New York Times: Publishers Banning Conservatives Isn't Blacklisting Because They Can Self-Publish

It figures that this argument would be made by the New York paper that can make or break books in an industry based out of the same city. And that it would be made by Ben Smith, the loathsome Buzzfeed vet who had been previously dispatched to do a hit piece on Andrew Sullivan over false allegations of racism.

The specific topic here is the New York Times unabashedly celebrating Hachette's firing of Kate Hartson at Center Street, a conservative imprint, for publishing... conservatives.

Am I exaggerating? Nah. This is the New... New York Times and it isn't even bothering to pretend.

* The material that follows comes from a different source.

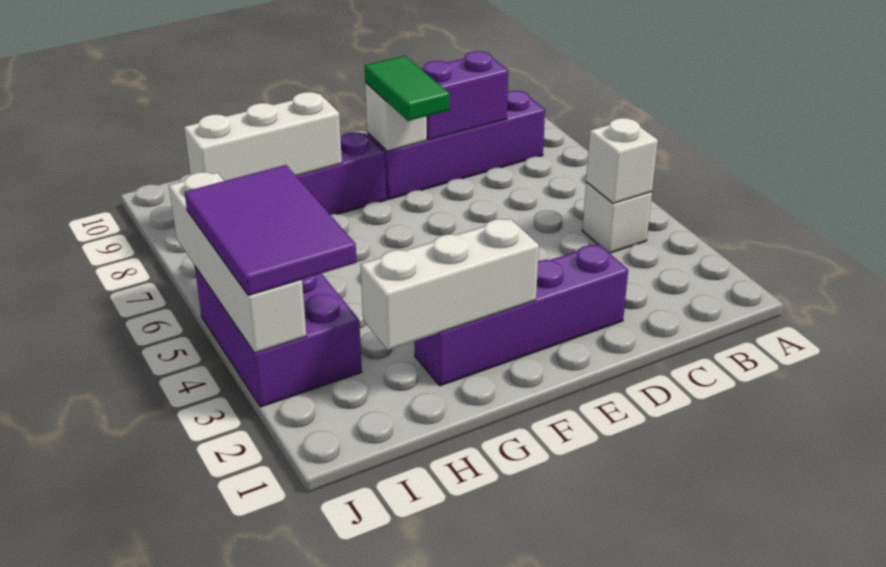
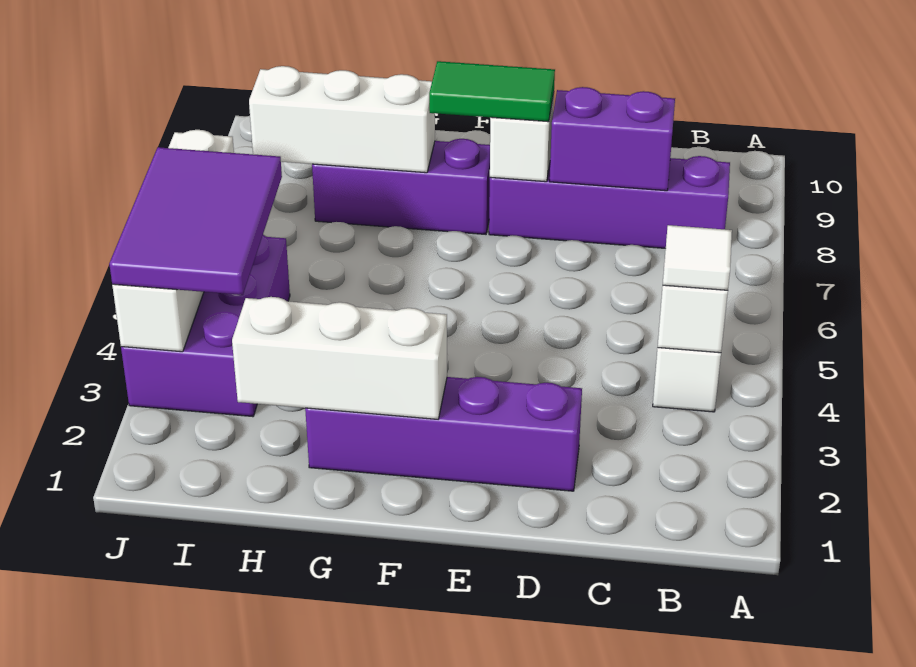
none -> white 1x1 tile [663,225,732,290]
green 1x2 tile [365,56,450,121] -> green 1x2 tile turned to [429,61,555,122]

"Big Publishing Pushes Out Trump’s Last Fan - Top editors at Hachette have told employees that they’ve learned the lessons of the Capitol siege of Jan. 6: no hate speech, no incitement to violence, no false narratives."

No to political dissent. 

Hachette, you may remember, is the publisher that put out In Defense of Looting, which combined antisemitism, hostility toward Asians, with support for looting. No one seems to have been fired for that one so we can assume that some kinds of hate, incitement, and false narratives are still okay. 

But the perfect New York Times paragraph comes most of the way down.

Thomas Spence, the president of the conservative publisher Regnery, said he regarded the shift by the Big Five (soon to be four, when Penguin Random House completes its acquisition of Simon & Schuster) as a “form of blacklisting.”

Ben Smith however offers this tremendous act of journalism.

"But when that word was used in 1950s Hollywood, the movie studios could silence a writer, director or actor because they exercised near total control over production and distribution. The New York publishers don’t have that power anymore. High-profile authors provide more marketing on social media than any publisher can dream of, and the largely values-neutral Amazon is the main distribution channel for most books. Donald Trump Jr. self-published his second book."

Seriously. It's not blacklisting because... you can self-publish. 

Pathetic. Contemptible. Neither seem to do this justice. It's the sort of thing that a Communist apparatchik would have offered up to an American journalist asking about the persecution of some blacklisted writer. Now it's the sort of contemptible apologia for its blacklists that the New York Times offers up in the very same article in which it promotes and celebrates the blacklist.